Встреча со старыми друзьями и новыми знакомыми прошла на удивление гармонично. Смутные подозрения Димы оказались верными: и Серега Позгалев, и Слава Меринов, и несколько ребят с окрестных дворов, которых Дима знал с детства, являлись теперь членами Семеновской группировки, возглавляемой Сеней Марченко, Семеном, бывшим биатлонистом, чемпионом России, отошедшим от спортивной карьеры в сферу полулегального бизнеса и криминальных структур. Осознание этого не испугало Диму, ему уже приходилось сталкиваться и с шахидами, и с идиотами в погонах. Он мог бы развернуться и уйти, и неделю назад поступил бы именно так. Но случилось то, чего он не мог себе представить. Его стране не нужны были ни живые, ни мертвые защитники. Все разваливалось и трещало по швам. Те, кого они освобождали, называли их захватчиками и шакалами, плевали им вслед и ненавидели как лютых врагов. И у них были на то веские основания и причины, это Дима тоже знал.

Дом из красного кирпича, куда Диму привел Позгалев, вмещал в себя тренажерный зал, двадцатиметровый бассейн, примыкавшие к нему душевая и комната отдыха, а так же зал, напоминавший филиал ресторана гостиницы «Россия» с неизменным роялем в углу. Присутствующих было человек двенадцать, включая официанта — распорядителя. Когда Дима и Сергей появились в дверях, молодые люди активизировались и, не скупясь на улыбки и приветствия, обхлопали друзей со всех сторон весьма ощутимыми тычками.

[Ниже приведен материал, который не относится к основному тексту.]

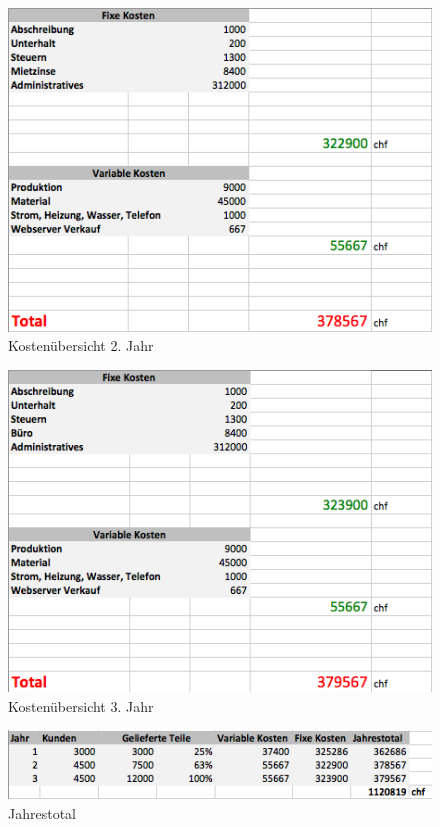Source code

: \begin{figure}[H]
	\centering
		\includegraphics[scale=0.6]{bilder/Jahr2.png}
	\caption{Kosten\"ubersicht 2. Jahr}
	\label{fig:Jahr2}
\end{figure}
\begin{figure}[H]
	\centering
		\includegraphics[scale=0.6]{bilder/Jahr3.png}
	\caption{Kosten\"ubersicht 3. Jahr}
	\label{fig:Jahr3}
\end{figure}
\begin{figure}[H]
	\centering
		\includegraphics[scale=0.6]{bilder/kosten_ubersicht.png}
	\caption{Jahrestotal}
	\label{fig:Jahrestotal}
\end{figure}
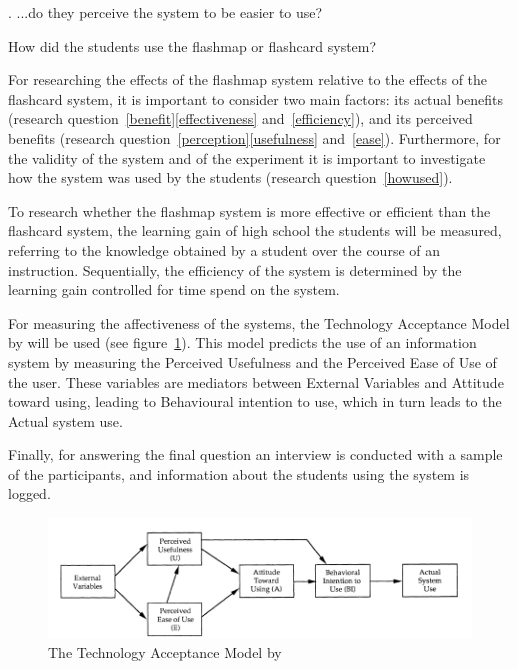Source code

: \label{ease}
. ...do they perceive the system to be easier to use?

\label{howused}
 How did the students use the flashmap or flashcard system?

For researching the effects of the flashmap system relative to the effects of the flashcard system, it is important to consider two main factors: its actual benefits (research question~\ref{benefit}\ref{effectiveness} and~\ref{efficiency}), and its perceived benefits (research question~\ref{perception}\ref{usefulness} and~\ref{ease}). Furthermore, for the validity of the system and of the experiment it is important to investigate how the system was used by the students (research question~\ref{howused}).

To research whether the flashmap system is more effective or efficient than the flashcard system, the learning gain of high school the students will be measured, referring to the knowledge obtained by a student over the course of an instruction. Sequentially, the efficiency of the system is determined by the learning gain controlled for time spend on the system.

For measuring the affectiveness of the systems, the Technology Acceptance Model by  will be used (see figure~\ref{fig:tam}). This model predicts the use of an information system by measuring the Perceived Usefulness and the Perceived Ease of Use of the user. These variables are mediators between External Variables and Attitude toward using, leading to Behavioural intention to use, which in turn leads to the Actual system use.

Finally, for answering the final question an interview is conducted with a sample of the participants, and information about the students using the system is logged.

\begin{figure}
    \centering
    \includegraphics[width=\textwidth]{img/tam}
    \caption{The Technology Acceptance Model by \protect{}}
    \label{fig:tam}
\end{figure}

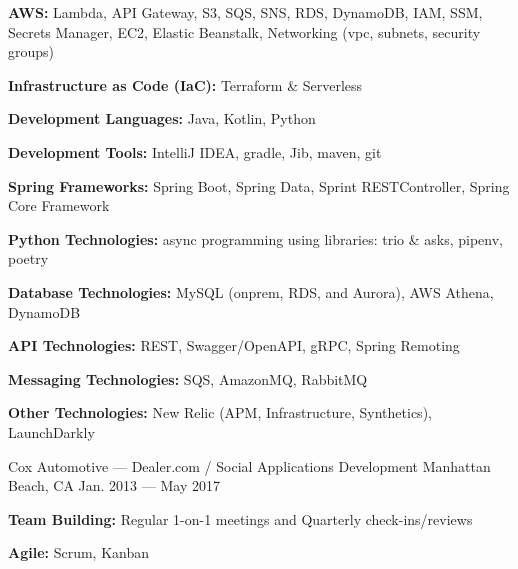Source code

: \vspace{-2.00mm}
\begin{cventries}

    {} %
    {} %
    {} %
    {%
      \begin{cvitems} %
        \item {\textbf{AWS:} Lambda, API Gateway, S3, SQS, SNS, RDS, DynamoDB, IAM, SSM, Secrets Manager, EC2, Elastic Beanstalk, Networking (vpc, subnets, security groups)}
        \item {\textbf{Infrastructure as Code (IaC):} Terraform \& Serverless}
        \item {\textbf{Development Languages:} Java, Kotlin, Python}
        \item {\textbf{Development Tools:} IntelliJ IDEA, gradle, Jib, maven, git}
        \item {\textbf{Spring Frameworks:} Spring Boot, Spring Data, Sprint RESTController, Spring Core Framework}
        \item {\textbf{Python Technologies:} async programming using libraries: trio \& asks, pipenv, poetry}
        \item {\textbf{Database Technologies:} MySQL (onprem, RDS, and Aurora), AWS Athena, DynamoDB}
        \item {\textbf{API Technologies:} REST, Swagger/OpenAPI, gRPC, Spring Remoting}
        \item {\textbf{Messaging Technologies:} SQS, AmazonMQ, RabbitMQ}
        \item {\textbf{Other Technologies:} New Relic (APM, Infrastructure, Synthetics), LaunchDarkly}
      \end{cvitems}
    }


    {Cox Automotive --- Dealer.com / Social Applications Development} %
    {Manhattan Beach, CA} %
    {Jan. 2013 --- May 2017} %
    {}
    \vspace{-6.00mm}

    {} %
    {} %
    {} %
    {\vspace{-0.5mm}
      \begin{cvitems} %
        \item {\textbf{Team Building:} Regular 1-on-1 meetings and Quarterly check-ins/reviews}
        \item {\textbf{Agile:} Scrum, Kanban}
      \end{cvitems}
    }


\end{cventries}
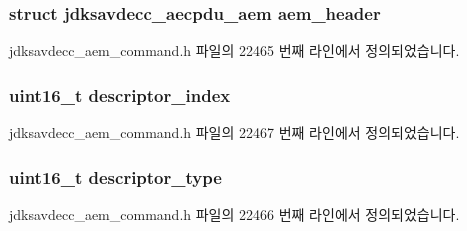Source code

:\subsubsection[{\texorpdfstring{aem\+\_\+header}{aem_header}}]{\setlength{\rightskip}{0pt plus 5cm}struct {\bf jdksavdecc\+\_\+aecpdu\+\_\+aem} aem\+\_\+header}\hypertarget{structjdksavdecc__aem__command__get__matrix_ae1e77ccb75ff5021ad923221eab38294}{}\label{structjdksavdecc__aem__command__get__matrix_ae1e77ccb75ff5021ad923221eab38294}


jdksavdecc\+\_\+aem\+\_\+command.\+h 파일의 22465 번째 라인에서 정의되었습니다.

\subsubsection[{\texorpdfstring{descriptor\+\_\+index}{descriptor_index}}]{\setlength{\rightskip}{0pt plus 5cm}uint16\+\_\+t descriptor\+\_\+index}\hypertarget{structjdksavdecc__aem__command__get__matrix_a042bbc76d835b82d27c1932431ee38d4}{}\label{structjdksavdecc__aem__command__get__matrix_a042bbc76d835b82d27c1932431ee38d4}


jdksavdecc\+\_\+aem\+\_\+command.\+h 파일의 22467 번째 라인에서 정의되었습니다.

\subsubsection[{\texorpdfstring{descriptor\+\_\+type}{descriptor_type}}]{\setlength{\rightskip}{0pt plus 5cm}uint16\+\_\+t descriptor\+\_\+type}\hypertarget{structjdksavdecc__aem__command__get__matrix_ab7c32b6c7131c13d4ea3b7ee2f09b78d}{}\label{structjdksavdecc__aem__command__get__matrix_ab7c32b6c7131c13d4ea3b7ee2f09b78d}


jdksavdecc\+\_\+aem\+\_\+command.\+h 파일의 22466 번째 라인에서 정의되었습니다.

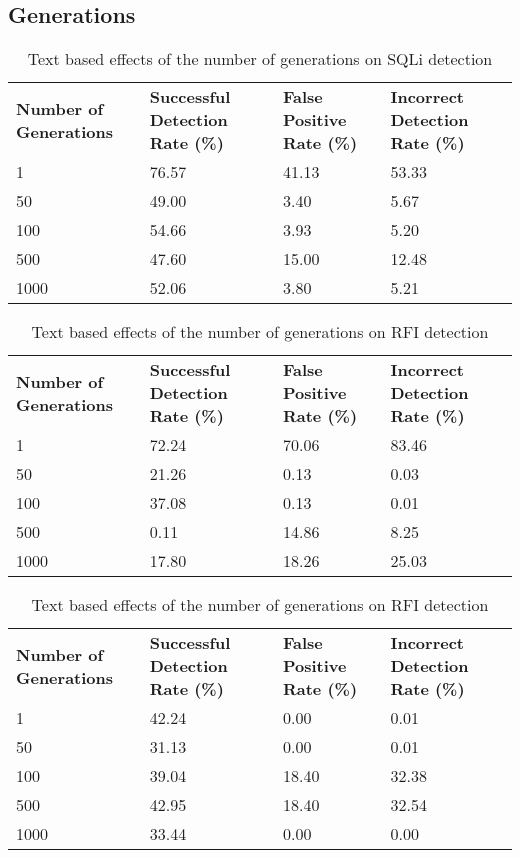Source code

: \begin{appendices}
\newpage
\section{Generations}

\begin{table}[hp]
	\centering
	\begin{tabular}{|p{1.5in}|p{1in}|p{1in}|p{1in}|}
	\hline
	\textbf{Number of Generations} & \textbf{Successful Detection Rate (\%)} & \textbf{False Positive Rate (\%)} & \textbf{Incorrect Detection Rate (\%)}  \\
	\hhline{|=|=|=|=|}
	1 & 76.57 & 41.13 & 53.33 \\
	\hline
	50 & 49.00 & 3.40 & 5.67 \\
	\hline
	100 & 54.66 & 3.93 & 5.20 \\
	\hline
	500 & 47.60 & 15.00 & 12.48 \\
	\hline
	1000 & 52.06 & 3.80 & 5.21 \\
	\hline
	\end{tabular}
	\caption[]{Text based effects of the number of generations on SQLi detection}
	\label{app:sqlGenerationText}
\end{table}

\begin{table}[h]
	\centering
	\begin{tabular}{|p{1.5in}|p{1in}|p{1in}|p{1in}|}
	\hline
	\textbf{Number of Generations} & \textbf{Successful Detection Rate (\%)} & \textbf{False Positive Rate (\%)} & \textbf{Incorrect Detection Rate (\%)}  \\
	\hhline{|=|=|=|=|}
	1 & 72.24 & 70.06 & 83.46 \\
	\hline
	50 & 21.26 & 0.13 & 0.03 \\
	\hline
	100 & 37.08 & 0.13 & 0.01 \\
	\hline
	500 & 0.11 & 14.86 & 8.25 \\
	\hline
	1000 & 17.80 & 18.26 & 25.03 \\
	\hline
	\end{tabular}
	\caption[]{Text based effects of the number of generations on RFI detection}
	\label{app:xssGenerationText}
\end{table}

\begin{table}[h]
	\centering
	\begin{tabular}{|p{1.5in}|p{1in}|p{1in}|p{1in}|}
	\hline
	\textbf{Number of Generations} & \textbf{Successful Detection Rate (\%)} & \textbf{False Positive Rate (\%)} & \textbf{Incorrect Detection Rate (\%)}  \\
	\hhline{|=|=|=|=|}
	1 & 42.24 & 0.00 & 0.01 \\
	\hline
	50 & 31.13 & 0.00 & 0.01 \\
	\hline
	100 & 39.04 & 18.40 & 32.38 \\
	\hline
	500 & 42.95 & 18.40 & 32.54 \\
	\hline
	1000 & 33.44 & 0.00 & 0.00 \\
	\hline
	\end{tabular}
	\caption[]{Text based effects of the number of generations on RFI detection}
	\label{app:rfiGenerationText}
\end{table}


\end{appendices}
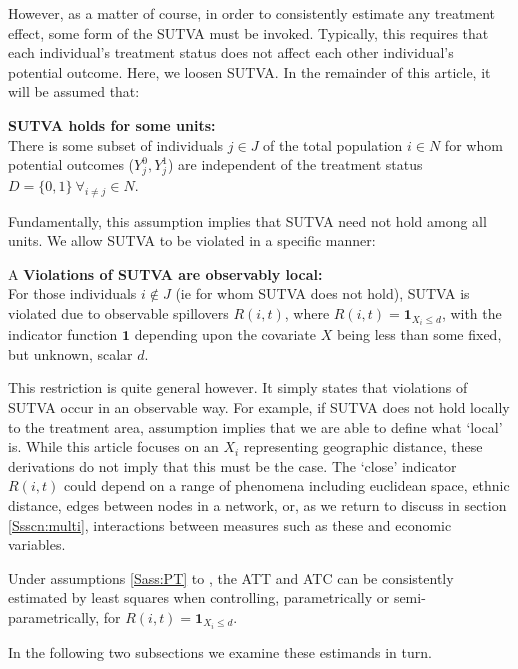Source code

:However, as a matter of course, in order to consistently estimate any
treatment effect, some form of the SUTVA must be invoked.  Typically,
this requires that each individual's treatment status does not affect
each other individual's potential outcome.  Here, we loosen SUTVA. 
In the remainder of this article, it will be assumed that:
\begin{assumption}{3}{}
\label{Sass:SUTVAs}
\textbf{SUTVA holds for some units:} \\
There is some subset of individuals $j\in J$ of the total population $i\in N$ 
for whom potential outcomes ($Y_j^0, Y_j^1$) are independent of the treatment 
status $D=\{0,1\}\ \forall_{i\neq j} \in N$.
\end{assumption}
\noindent Fundamentally, this assumption implies that SUTVA need not hold among 
all units.  We allow SUTVA to be violated in a specific manner:
\begin{assumption}{4}{A}
\label{Sass:SUTVAl}
\textbf{Violations of SUTVA are observably local:} \\ 
For those individuals $i\notin J$ (ie for whom SUTVA does not hold), SUTVA is
violated due to observable spillovers $R(i,t)$, where 
$R(i,t)=\mathbf{1}_{X_i\leq d}$, with the indicator function $\mathbf{1}$
depending upon the covariate $X$ being less than some fixed, but unknown, 
scalar $d$.
\end{assumption}
\vspace{-4mm}
\noindent This restriction is quite general however.  It simply states that
violations of SUTVA occur in an observable way.  For example, if SUTVA does
not hold locally to the treatment area, assumption  implies
that we are able to define what `local' is.  While this article focuses on
an $X_i$ representing geographic distance, these derivations do not imply that 
this must be the case.  The `close' indicator $R(i,t)$ could depend on a range 
of phenomena including euclidean space, ethnic distance, edges between
nodes in a network, or, as we return to discuss in section
\ref{Ssscn:multi}, interactions between measures such as  these and
economic variables. 
\begin{proposition}
\label{Pass:ATT}
Under assumptions \ref{Sass:PT} to , the ATT and ATC can be 
consistently estimated by least squares when controlling, parametrically or
semi-parametrically, for $R(i,t)=\mathbf{1}_{X_i\leq d}$.
\end{proposition}
\noindent In the following two subsections we examine these estimands in turn. 

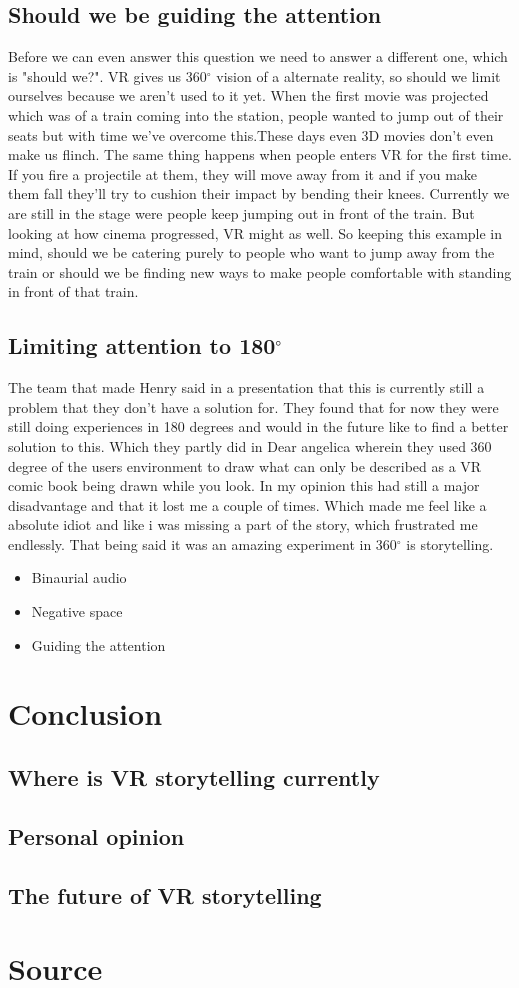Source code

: \documentclass{report}
\begin{document}
				\section{Should we be guiding the attention}
				Before we can even answer this question we need to answer a different one, which is "should we?". VR gives us 360$^{\circ}$ vision of a alternate reality, so should we limit ourselves because we aren't used to it yet. When the first movie was projected which was of a train coming into the station, people wanted to jump out of their seats but with time we've overcome this.These days even 3D movies don't even make us flinch. The same thing happens when people enters VR for the first time. If you fire a projectile at them, they will move away from it and if you make them fall they'll try to cushion their impact by bending their knees. Currently we are still in the stage were people keep jumping out in front of the train. But looking at how cinema progressed, VR might as well. So keeping this example in mind, should we be catering purely to people who want to jump away from the train or should we be finding new ways to make people comfortable with standing in front of that train.
				
				\section{Limiting attention to 180$^{\circ}$}
				 The team that made Henry said in a presentation that this is currently still a problem that they don't have a solution for. They found that for now they were still doing experiences in 180 degrees and would in the future like to find a better solution to this. Which they partly did in Dear angelica wherein they used 360 degree of the users environment to draw what can only be described as a VR comic book being drawn while you look. In my opinion this had still a major disadvantage and that it lost me a couple of times. Which made me feel like a absolute idiot and like i was missing a part of the story, which frustrated me endlessly. That being said it was an amazing experiment in 360$^{\circ}$ is storytelling.
				
				\begin{itemize}
					\item Binaurial audio
					\item Negative space
					\item Guiding the attention
				\end{itemize}
				
				\chapter{Conclusion}
				\section{Where is VR storytelling currently}
				\section{Personal opinion}
				\section{The future of VR storytelling}
				\chapter{Source}
		
\end{document}
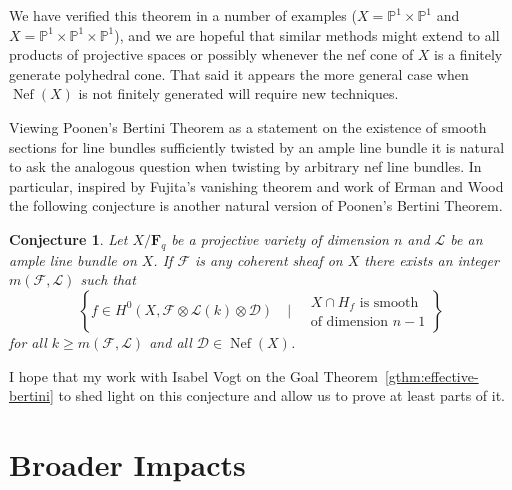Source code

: \documentclass[10pt,reqno]{amsart}
\newtheorem{conj}[lemma]{Conjecture}
\theoremstyle{remark}
\newcommand{\Nef}{\operatorname{Nef}}
\newcommand{\fF}{\mathbf F}
\newcommand{\cD}{\mathcal{D}}
\newcommand{\cF}{\mathcal{F}}
\newcommand{\cL}{\mathcal{L}}
\renewcommand{\P}{\mathbb{P}}
\begin{document}
We have verified this theorem in a number of examples ($X=\P^1\times\P^1$ and $X=\P^1\times\P^1\times\P^1$), and we are hopeful that similar methods might extend to all products of projective spaces or possibly whenever the nef cone of $X$ is a finitely generate polyhedral cone. That said it appears the more general case when $\Nef(X)$ is not finitely generated will require new techniques. 

Viewing Poonen's Bertini Theorem as a statement on the existence of smooth sections for line bundles sufficiently twisted by an ample line bundle it is natural to ask the analogous question when twisting by arbitrary nef line bundles. In particular, inspired by Fujita's vanishing theorem and work of Erman and Wood the following conjecture is another natural version of Poonen's Bertini Theorem. 

 \begin{conj}
 Let $X/\fF_{q}$ be a projective variety of dimension $n$ and $\cL$ be an ample line bundle on $X$. If $\cF$ is any  coherent sheaf on $X$ there exists an integer $m(\cF,\cL)$ such that 
\begin{equation}
\left\{
f \in H^0\left(X, \cF\otimes\cL(k)\otimes \cD\right) \quad \bigg| \quad 
\begin{matrix}
 \text{$X\cap H_{f}$ is smooth}\\
 \text{of dimension $n-1$}
 \end{matrix}
\right\}
\end{equation}
for all $k\geq m(\cF,\cL)$ and all $\cD\in \Nef(X)$. 
 \end{conj}

I hope that my work with Isabel Vogt on the Goal Theorem~\ref{gthm:effective-bertini} to shed light on this conjecture and allow us to prove at least parts of it. 


\section{Broader Impacts}
\end{document}
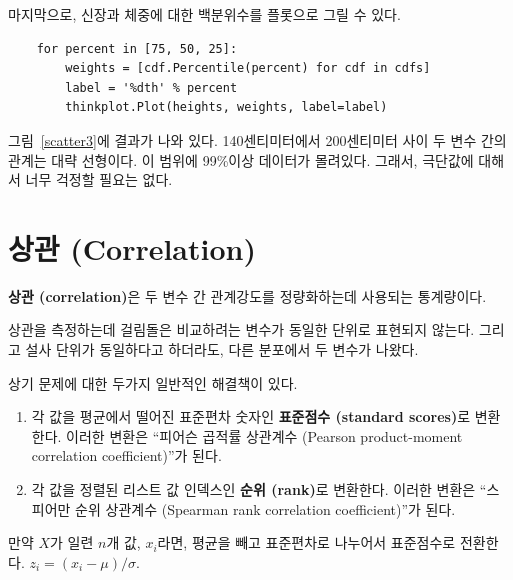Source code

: 마지막으로, 신장과 체중에 대한 백분위수를 플롯으로 그릴 수 있다.

\begin{verbatim}
    for percent in [75, 50, 25]:
        weights = [cdf.Percentile(percent) for cdf in cdfs]
        label = '%dth' % percent
        thinkplot.Plot(heights, weights, label=label)
\end{verbatim}

그림~\ref{scatter3}에 결과가 나와 있다.
140센티미터에서 200센티미터 사이 두 변수 간의 관계는 대략 선형이다.
이 범위에 99\%이상 데이터가 몰려있다. 그래서, 극단값에 대해서 너무 걱정할 필요는 없다.


\section{상관 (Correlation)}

{\bf 상관 (correlation)}은 두 변수 간 관계강도를 정량화하는데 사용되는 통계량이다.

상관을 측정하는데 걸림돌은 비교하려는 변수가 동일한 단위로 표현되지 않는다.
그리고 설사 단위가 동일하다고 하더라도, 다른 분포에서 두 변수가 나왔다.


상기 문제에 대한 두가지 일반적인 해결책이 있다.

\begin{enumerate}

\item 각 값을 평균에서 떨어진 표준편차 숫자인 {\bf 표준점수 (standard scores)}로 변환한다. 
이러한 변환은 ``피어슨 곱적률 상관계수 (Pearson product-moment correlation coefficient)''가 된다.

\item 각 값을 정렬된 리스트 값 인덱스인 {\bf 순위 (rank)}로 변환한다.
이러한 변환은 ``스피어만 순위 상관계수 (Spearman rank correlation coefficient)''가 된다.

\end{enumerate}

만약 $X$가 일련 $n$개 값, $x_i$라면, 평균을 빼고 표준편차로 나누어서  
표준점수로 전환한다.
$z_i = (x_i - \mu) / \sigma$.


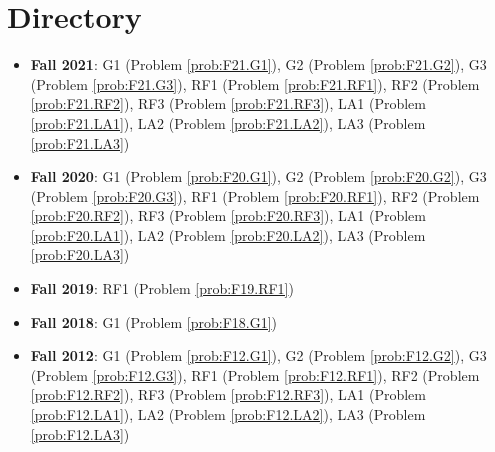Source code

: \documentclass{article}
\theoremstyle{definition}
\begin{document}
\tableofcontents

\section{Directory}

\begin{itemize}
\item \textbf{Fall 2021}: 	G1 (Problem \ref{prob:F21.G1}), 
							G2 (Problem \ref{prob:F21.G2}), 
							G3 (Problem \ref{prob:F21.G3}),
							RF1 (Problem \ref{prob:F21.RF1}),
							RF2 (Problem \ref{prob:F21.RF2}),
							RF3 (Problem \ref{prob:F21.RF3}),
							LA1 (Problem \ref{prob:F21.LA1}),
							LA2 (Problem \ref{prob:F21.LA2}),
							LA3 (Problem \ref{prob:F21.LA3})
\item \textbf{Fall 2020}:  	G1 (Problem \ref{prob:F20.G1}), 
							G2 (Problem \ref{prob:F20.G2}), 
							G3 (Problem \ref{prob:F20.G3}),
							RF1 (Problem \ref{prob:F20.RF1}),
							RF2 (Problem \ref{prob:F20.RF2}),
							RF3 (Problem \ref{prob:F20.RF3}),
							LA1 (Problem \ref{prob:F20.LA1}),
							LA2 (Problem \ref{prob:F20.LA2}),
							LA3 (Problem \ref{prob:F20.LA3})
\item \textbf{Fall 2019}: RF1 (Problem \ref{prob:F19.RF1})
\item \textbf{Fall 2018}: G1 (Problem \ref{prob:F18.G1})
\item \textbf{Fall 2012}:  	G1 (Problem \ref{prob:F12.G1}), 
							G2 (Problem \ref{prob:F12.G2}), 
							G3 (Problem \ref{prob:F12.G3}),
							RF1 (Problem \ref{prob:F12.RF1}),
							RF2 (Problem \ref{prob:F12.RF2}),
							RF3 (Problem \ref{prob:F12.RF3}),
							LA1 (Problem \ref{prob:F12.LA1}),
							LA2 (Problem \ref{prob:F12.LA2}),
							LA3 (Problem \ref{prob:F12.LA3})
\end{itemize}
















\end{document}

Самого Марченко на встрече не было. Ознакомившись вкратце с характеристиками Дмитрия Комарова, данными его друзьями и работниками военкомата, он дал добро на предварительную встречу и поручил основную проверку своему помощнику Паше Мизинцу, личности легендарной и широко известной. Паша получил свое прозвище давно, лет в двадцать, когда в неравной схватке с гопстопниками, охраняя вверенную ему территорию рынка, он попытался в одиночку отбить у них фуру с апельсинами, которую те решили украсть. Паша изуродовал кисть правой руки, голым кулаком отбивая направленный на него нож. Избитого, без сознания, его обнаружил отлучавшийся за пивом напарник. Вызвал смену и основную группу разбора. Пашу отвезли в травмпунт, где в него за общим столом влили стакан спирта и провели операцию, ампутировав практически оторванный мизинец. О целесообразности данной процедуры никто в тот момент не задумывался, так как медпункт в полном объеме находился в праздничном подпитии. Дело шло к середине января и решения принимались быстро. Очнувшись наутро, Паша крепко похмелился, понял очевидность произошедшего, потряс за грудки не совсем адекватного дежурного врача, дернул с ним же еще по сто пятьдесят и вернулся на работу, где проспал следующие сутки, ускоряя процесс заживления. История обросла множеством слухов: апельсины, в конце — концов, превратились в дорогую и редкую по тем временам японскую видеотехнику, а три таджика- наркомана в банду отморозков, но к Паше прочно прикрепилось прозвище Мизинец и все, что было с ним в последние десять лет, не могло изменить данного факта.